The Refugee Applications Commissioner recommended that he not be declared a refugee, and he appealed unsuccessfully to the Refugee Appeals Tribunal, which did not consider him to be credible, although it accepted that he had been a member of the Ethiopian army. He challenged the Tribunal’s decision by way of judicial review.
The applicant claimed that, even though the Tribunal had not found his account of what had happened to him in Ethiopia to be credible, it should still have considered whether he had a well-founded fear of persecution in Ethiopia on the grounds that
(i) he was a deserter from the army;
(ii) he had sought asylum in Ireland; and
(iii) he had provided confidential information to the opposition political party in Ethiopia about the government having transferred certain lands to Sudan.

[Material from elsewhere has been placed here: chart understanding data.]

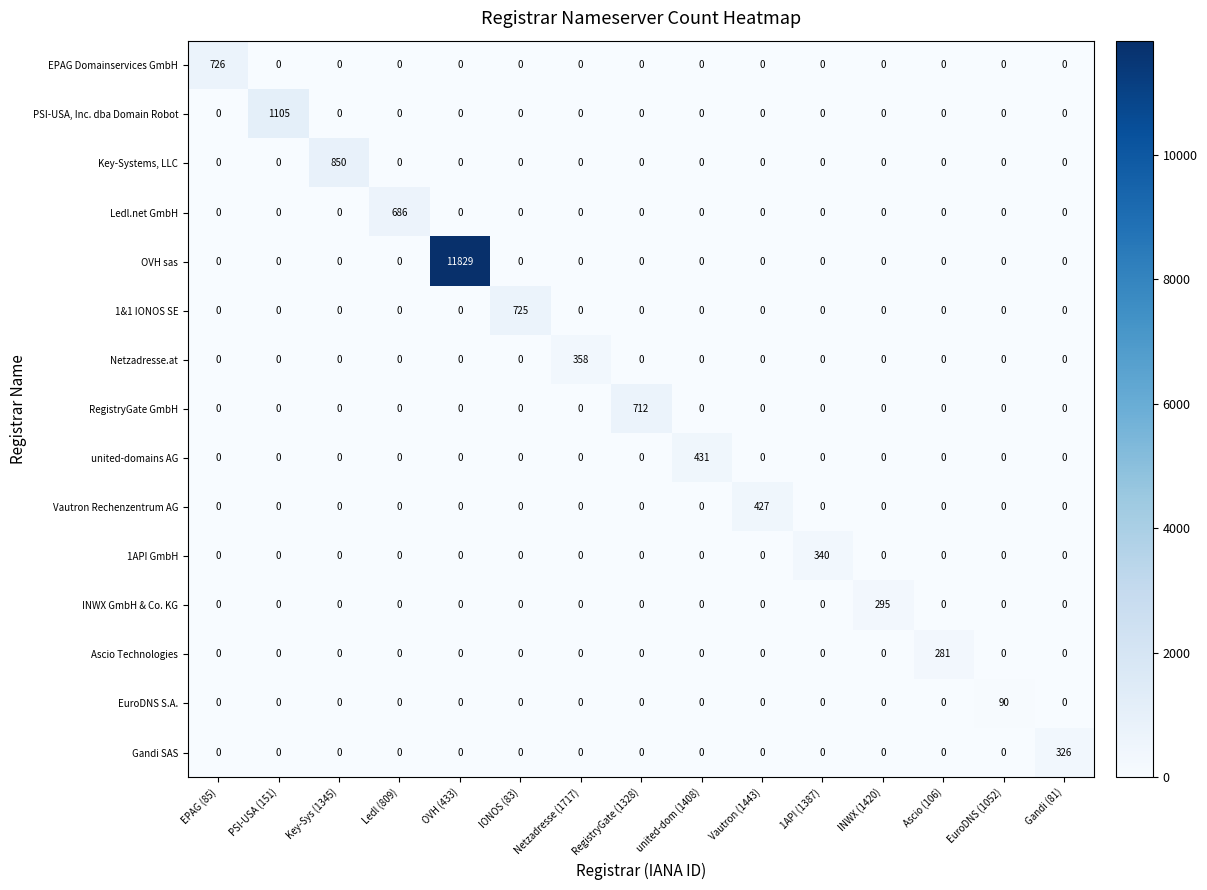

At which category is the sum across all series the highest?

OVH (433)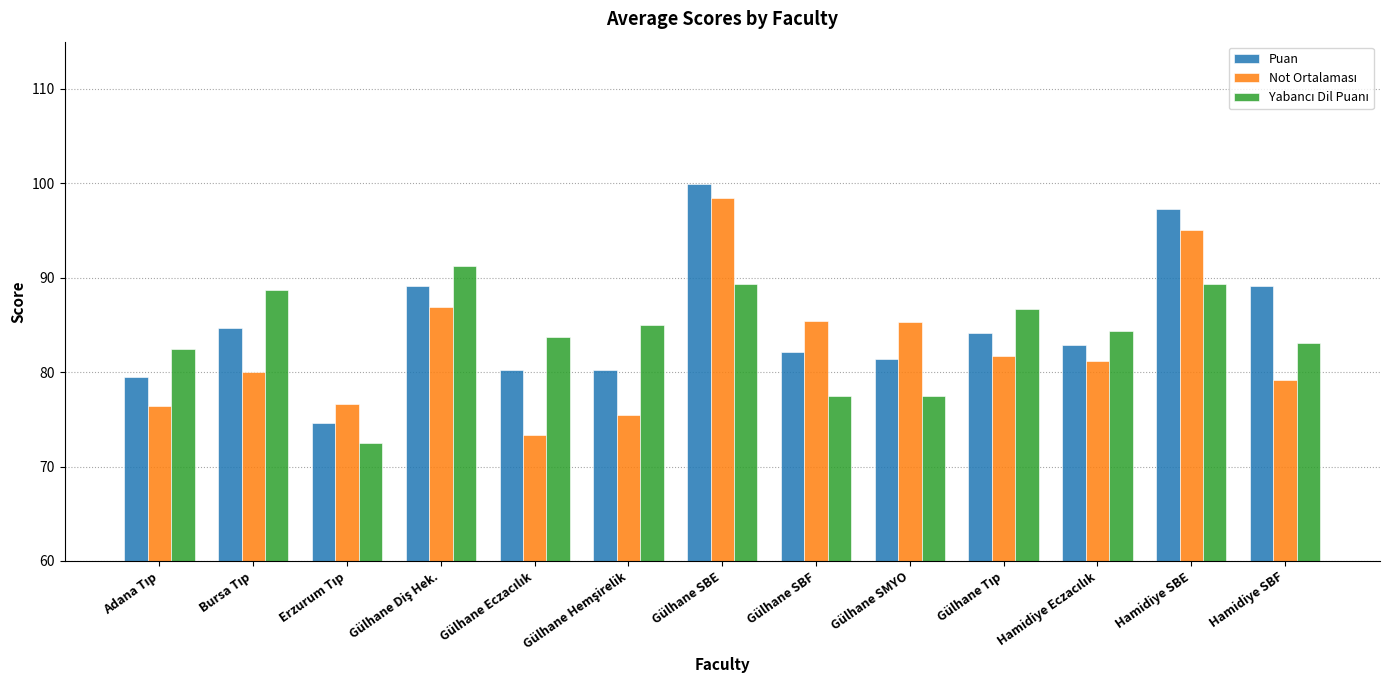

What is the total value across all series at Hamidiye SBE?

281.7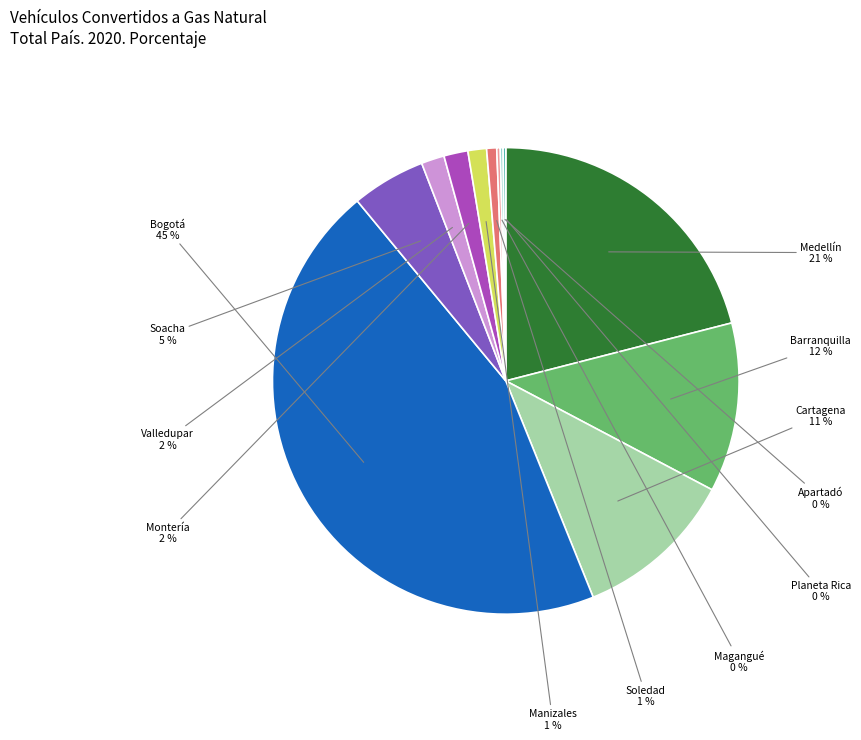

Is there any slice that represents more than half of the pie?

No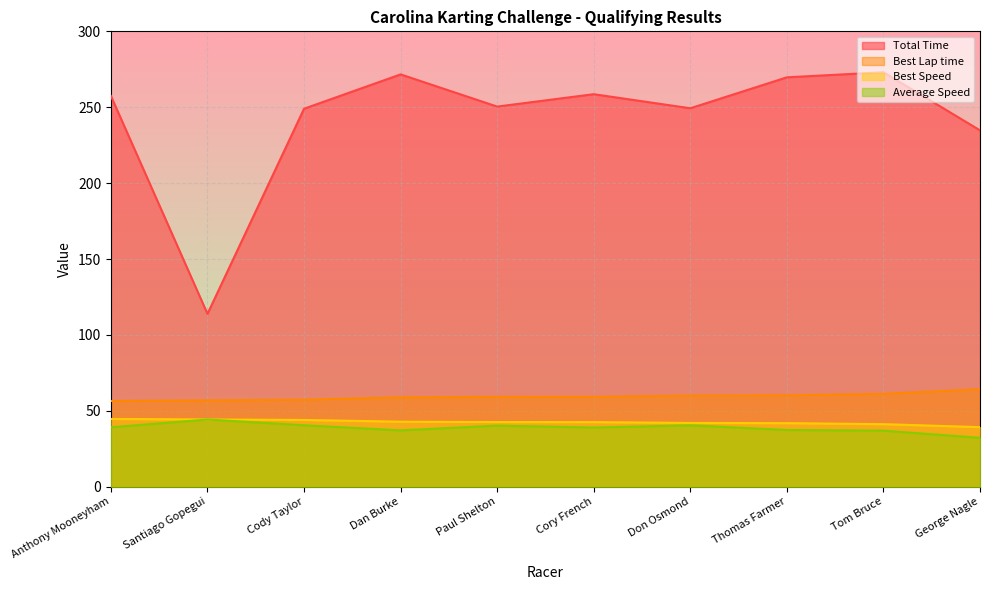

What is the label of the 8th point from the right?

Cody Taylor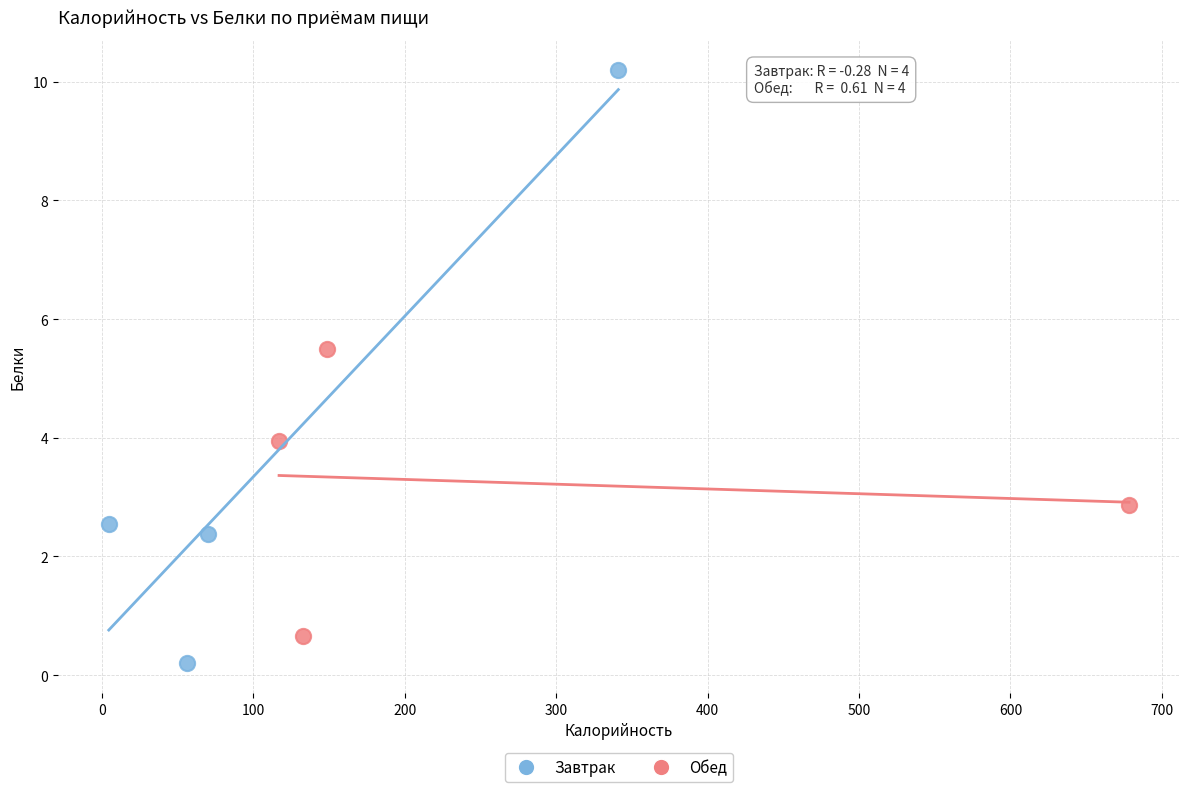

Which series contains the highest Y value?

Завтрак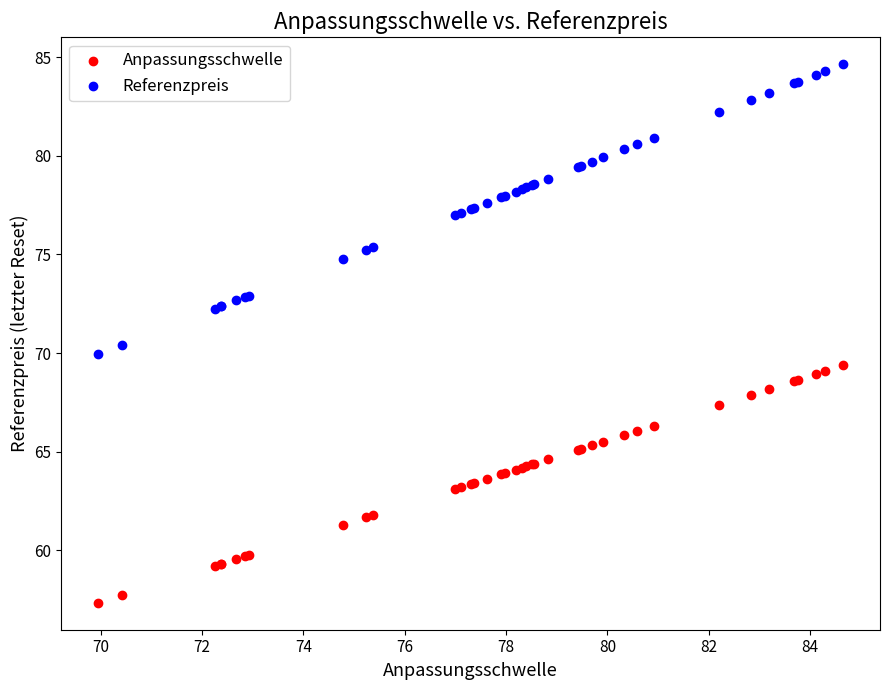

What is the X range (max minus min) for the scatter plot?

14.7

The Tribunal argued that it had only gone so far as to hold that he might have been in the army at some stage, and not his account of what had happened whilst he was in it. It contended that country of origin information relied upon by the applicant which reported the imposition of the death sentence on four Ethiopian air force pilots who had sought asylum whilst participating in a training exercise in Israel was a very specific case, and had no bearing on the applicant’s position.
The High Court quashed the Tribunal’s decision. It held that the Tribunal was entitled to reject the applicant’s narrative but that, having held that he was in the army, it should have considered the likely fate of a deserter who might be repatriated to Ethiopia. It noted that the evidence before the Tribunal in that regard concerned four air force pilots who deserted and sought asylum in Israel, and who were sentenced to death in absentia. The court held that the Tribunal should have considered what fate the applicant would likely meet if repatriated as a deserter from the army, as a whistleblower in relation to the land allocation, and as a failed asylum seeker. It having failed to do so, its decision was in error and was quashed.
The High Court quashed the Tribunal’s decision.